Caro Massimiliano Lussana, ho letto il suo editoriale e devo dirle che conoscere dettagliatamente nel suo intervento alcuni articoli della legge 194/78 mi ha fatto capire quanto questa legge sia poco conosciuta nella cultura popolare e quanto, su questo argomento della maternità, si debbano spendere più parole e più risorse per comprendere le necessità delle donne, tenendo fuori ogni ideologia perversa che ha portato allo scontro su questa materia.

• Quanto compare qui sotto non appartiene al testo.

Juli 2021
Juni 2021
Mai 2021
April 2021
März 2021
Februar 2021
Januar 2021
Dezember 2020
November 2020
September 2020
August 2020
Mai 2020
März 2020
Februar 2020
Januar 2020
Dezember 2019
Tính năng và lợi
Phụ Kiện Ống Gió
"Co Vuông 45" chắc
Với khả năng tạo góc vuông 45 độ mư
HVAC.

Io faccio parte di coloro che per questa legge hanno votato al referendum. Ero contraria allaborto allora, come oggi, perché, non soltanto da cattolica ma anche e prima di tutto da madre non potevo accettare all'epoca, come non potrei farlo oggi, la giustificazione del «semplice grumo di sangue» per definire quel concepito. Non sono sensitiva alla maniera del mago Do Nascimineto di Wanna Marchi, mi creda, ma ricordo con grande emozione il legame che da subito mi faceva sentire appartenente al bambino che ho dato alla luce. E Credo che in nome di nessuna ragione, che non sia pura follia, si potrebbe disconoscere o negare questo legame fisiologico tra madre e concepito.

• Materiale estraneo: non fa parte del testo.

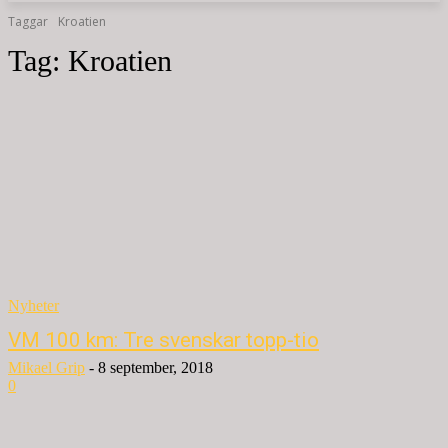
Taggar
Kroatien
Tag:
Kroatien
Nyheter
VM 100 km: Tre svenskar topp-tio
Mikael Grip
-
8 september, 2018
0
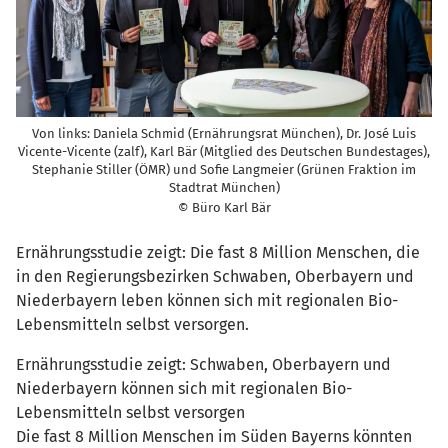
Von links: Daniela Schmid (Ernährungsrat München), Dr. José Luis
Vicente-Vicente (zalf), Karl Bär (Mitglied des Deutschen Bundestages),
Stephanie Stiller (ÖMR) und Sofie Langmeier (Grünen Fraktion im
Stadtrat München)
© Büro Karl Bär
Ernährungsstudie zeigt: Die fast 8 Million Menschen, die
in den Regierungsbezirken Schwaben, Oberbayern und
Niederbayern leben können sich mit regionalen Bio-
Lebensmitteln selbst versorgen.
Ernährungsstudie zeigt: Schwaben, Oberbayern und
Niederbayern können sich mit regionalen Bio-
Lebensmitteln selbst versorgen
Die fast 8 Million Menschen im Süden Bayerns könnten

Capisco anche che sia difficile pretendere che tutte le donne diventino madri. Ecco perché ognuna, secondo la sua sensibilità di donna, dovrebbe mettere in pratica quelle piccole regole «femminili» che, al di là della visione cristiana, ti permettono di controllare la nascita di un figlio prima del concepimento e non con un aborto volontario. In poche parole che poi una donna nella solitudine possa arrivare a scegliere l'aborto, questo non è follia della persona ma piena responsabilità della società tutta.
Detto questo, sul caso di cui Lei ha parlato e che avevo già letto sulle colonne del vostro giornale la settimana scorsa, concordo con lei che l'aborto sia argomento tabù, che in qualche modo si preferisce non faccia notizia.

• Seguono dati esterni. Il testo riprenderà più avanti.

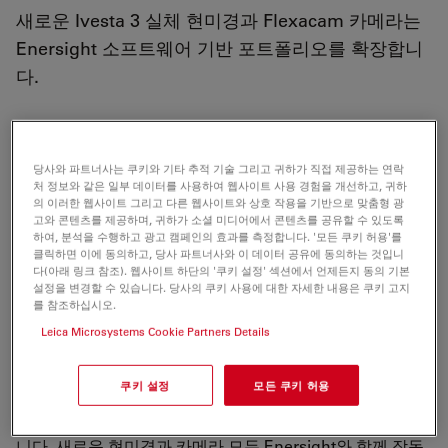
새로운 Ivesta 3 실체 현미경과 Flexacam 카메라는
Enersight 소프트웨어 기반 포트폴리오를 확장합니
다.
당사와 파트너사는 쿠키와 기타 추적 기술 그리고 귀하가 직접 제공하는 연락
2023년 6월 26일, 독일 Wetzlar -
현미경 및 과학 기기의 선
처 정보와 같은 일부 데이터를 사용하여 웹사이트 사용 경험을 개선하고, 귀하
의 이러한 웹사이트 그리고 다른 웹사이트와 상호 작용을 기반으로 맞춤형 광
두 공급업체인 라이카 마이크로시스템즈(Leica
고와 콘텐츠를 제공하며, 귀하가 소셜 미디어에서 콘텐츠를 공유할 수 있도록
Microsystems)는
Enersight
소프트웨어 플랫폼으로 구동
하여, 분석을 수행하고 광고 캠페인의 효과를 측정합니다. '모든 쿠키 허용'를
되는 새로운 솔루션으로 검사 포트폴리오를 확장하고 있습
클릭하면 이에 동의하고, 당사 파트너사와 이 데이터 공유에 동의하는 것입니
다(아래 링크 참조). 웹사이트 하단의 '쿠키 설정' 섹션에서 언제든지 동의 기본
니다. 새로운
Ivesta 3 Greenough 실체 현미경
은 사용자가
설정을 변경할 수 있습니다. 당사의 쿠키 사용에 대한 자세한 내용은 쿠키 고지
효율적인 검사를 할 수 있도록 도와줍니다. 사용자는 샘플
를 참조하십시오.
개요에서 세부 정보 보기로 빠르게 전환할 수 있습니다.
Leica Microsystems Cookie Partners Details
FusionOptics 적용으로 검사 중에 현미경 조정이 거의 필요
하지 않습니다. 또한
Flexacam c5 및 i5 현미경 카메라
가 포
쿠키 설정
모든 쿠키 허용
트폴리오에 새롭게 추가되었습니다. 정확한 색상으로 가장
세밀한 부분을 보여주는 선명하고 깨끗한 이미지를 제공합
니다. 새로운 현미경과 카메라 모두 Enersight와 함께 작동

Non mi stupisce Il Secolo XIX che non ha dato la notizia nelle pagine regionali; d'altra parte ho notato, a conferma della polemica del Giornale, che sul sito online del giornale è stato riportato l'episodio, forzando in qualche modo solo la responsabilità del Centro aiuto della vita in questione. Non ne ha parlato neppure Rai3 che seguo quotidianamente, perché credo che certi argomenti alla redazione del tg regionale vengano eliminati da potenti filtri antispam che alla vita preferiscono la morte. Non ne hanno neppure parlato, come diceva lei, molti esponenti della Politica regionale, sia a destra che a sinistra. E questo credo confermi un giudizio fermo e duro di Giuliano Ferrara che nella scorsa campagna elettorale mi colpiva: l'aborto è diventato moralmente indifferente a tal punto che nessuno ha più il coraggio di toccare l'argomento. Anzi, sulla vita, sulla sacralità della vita, ben pochi ci credono e quei pochi si contano a tal punto sulle dita della mano che si può dire appartengano più ad un movimento di opinione che ad una cordata politica.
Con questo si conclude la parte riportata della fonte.